## Extrait du document
######

Pour une réduction du temps de travail subordonné
Thomas Coutrot1 est chercheur associé à l’Institut de recherches économiques et sociales (Ires). Pour lui, le travail est libérateur pour les humains… à condition que nous parvenions à lui attacher du sens. Alors que les expressions « grande démission » ou « démission silencieuse » ont succédé aux célèbres « burn, brown, bore out », comment (re)donner du sens à notre travail ?
Alors, ça y est, les gens refusent de travailler ?
THOMAS COUTROT : Non, les gens ne sont pas anti-travail par essence. Le travail reste une activité sociale et indispensable. Il est chargé de lourds enjeux normatifs, déterminants pour la santé publique comme pour la démocratie. En revanche, c’est bien l’importance du travail dans nos vies qui engendre la quête de sens observée depuis plusieurs décennies. Ce qui est en crise, en réalité, c’est l’organisation contemporaine du travail : les travailleurs et travailleuses s’élèvent désormais contre des pratiques qui leur semblent insensées.
Donc, les gens cherchent, ou du sens dans leur travail, ou un travail qui ait du sens. Mais cela veut dire quoi, précisément, le sens du travail ?

######

## Tâche assignée 1
Quelle fonction Thomas Coutrot occupe-t-il selon l'entretien sur le sens du travail ?
## Tâche assignée 2
Expliquez, en vous appuyant sur l'entretien sur le sens du travail, pourquoi Thomas Coutrot affirme que les gens ne refusent pas de travailler.
## Tâche assignée 3
Reprenez l'entretien sur le sens du travail là où il s'arrête et poursuivez-le.
Le matériel qui suit n'a aucun rapport avec l'entretien sur le sens du travail.

######

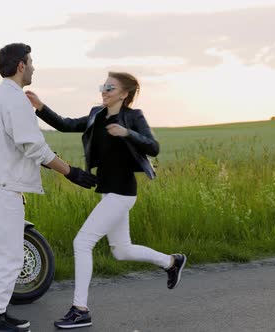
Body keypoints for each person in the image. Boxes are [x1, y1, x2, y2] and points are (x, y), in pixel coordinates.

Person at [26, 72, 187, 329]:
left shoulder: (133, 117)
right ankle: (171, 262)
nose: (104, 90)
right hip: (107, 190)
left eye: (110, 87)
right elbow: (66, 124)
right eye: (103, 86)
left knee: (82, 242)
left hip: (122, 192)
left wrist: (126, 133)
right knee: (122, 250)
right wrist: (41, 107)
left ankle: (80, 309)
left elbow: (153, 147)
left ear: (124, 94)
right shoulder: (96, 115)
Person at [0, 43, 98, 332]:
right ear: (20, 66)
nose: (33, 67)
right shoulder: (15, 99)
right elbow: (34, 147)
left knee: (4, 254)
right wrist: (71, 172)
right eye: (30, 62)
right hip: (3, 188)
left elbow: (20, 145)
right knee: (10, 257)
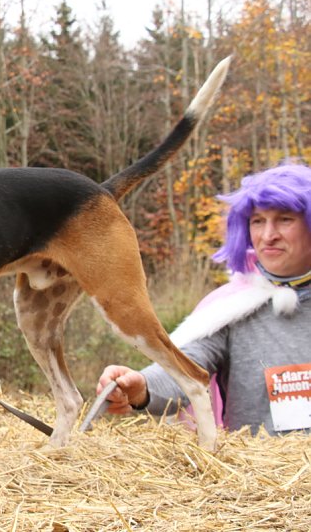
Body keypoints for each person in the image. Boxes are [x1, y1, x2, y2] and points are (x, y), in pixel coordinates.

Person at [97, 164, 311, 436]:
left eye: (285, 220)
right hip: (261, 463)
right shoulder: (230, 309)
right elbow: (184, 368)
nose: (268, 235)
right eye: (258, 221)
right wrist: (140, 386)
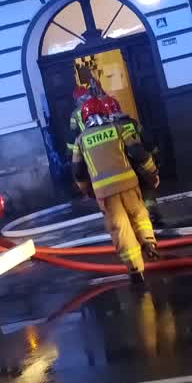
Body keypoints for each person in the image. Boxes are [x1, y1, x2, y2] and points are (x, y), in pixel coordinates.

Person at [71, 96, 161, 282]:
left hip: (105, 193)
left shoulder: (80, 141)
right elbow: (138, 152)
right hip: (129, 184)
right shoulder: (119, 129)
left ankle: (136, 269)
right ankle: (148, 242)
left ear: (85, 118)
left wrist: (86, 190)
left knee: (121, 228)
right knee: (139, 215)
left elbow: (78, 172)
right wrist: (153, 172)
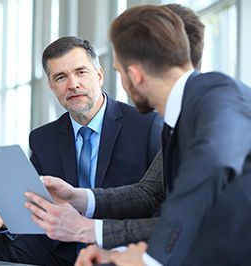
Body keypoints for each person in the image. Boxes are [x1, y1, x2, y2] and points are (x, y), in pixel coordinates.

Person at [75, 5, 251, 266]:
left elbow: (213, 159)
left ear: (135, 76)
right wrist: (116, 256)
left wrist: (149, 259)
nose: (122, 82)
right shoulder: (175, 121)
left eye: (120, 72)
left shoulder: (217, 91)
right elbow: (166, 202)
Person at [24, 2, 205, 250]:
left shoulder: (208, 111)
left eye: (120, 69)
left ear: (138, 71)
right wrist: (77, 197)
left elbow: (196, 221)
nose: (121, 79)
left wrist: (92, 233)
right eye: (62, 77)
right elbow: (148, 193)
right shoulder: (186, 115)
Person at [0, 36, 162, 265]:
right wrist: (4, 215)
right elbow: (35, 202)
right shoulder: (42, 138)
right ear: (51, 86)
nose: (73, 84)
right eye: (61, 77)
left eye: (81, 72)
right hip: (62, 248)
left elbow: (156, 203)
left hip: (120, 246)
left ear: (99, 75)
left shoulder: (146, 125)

######

## Réponse finale 1
Il est chercheur associé à l'Institut de recherches économiques et sociales (Ires).

## Réponse finale 2
Les gens ne sont pas anti-travail par essence, car le travail reste une activité sociale et indispensable, chargée d'enjeux déterminants pour la santé publique et la démocratie. Ce qui est en crise, c'est l'organisation contemporaine du travail, contre laquelle les travailleurs et travailleuses s'élèvent parce que ses pratiques leur semblent insensées.

## Réponse finale 3
T.C : Avec Coralie Perez, nous proposons dans notre ouvrage « Redonner du sens au travail, une aspiration révolutionnaire » trois dimensions du sens du travail. En premier lieu, il s’agit du sentiment de faire quelque chose d’utile. Deuxièmement, cette finalité doit s’accomplir en cohérence avec les valeurs des personnes, sans porter préjudice aux autres ou à la planète. Enfin, il s’agit d’avoir la possibilité de monter en compétences, à l’inverse de certaines pratiques qui ont tendance à appauvrir les tâches. Selon les métiers, c’est l’un ou l’autre de ces déterminants qui est en crise. On constate, par exemple, que les ouvriers se posent davantage la question de leur utilité sociale, tandis que les professions de santé se débattent avec la cohérence éthique de leur travail, certes « essentiel », mais réalisé dans des conditions difficiles.
La quête de sens au travail ne date pas d’hier. Qu’est-ce qui a changé ?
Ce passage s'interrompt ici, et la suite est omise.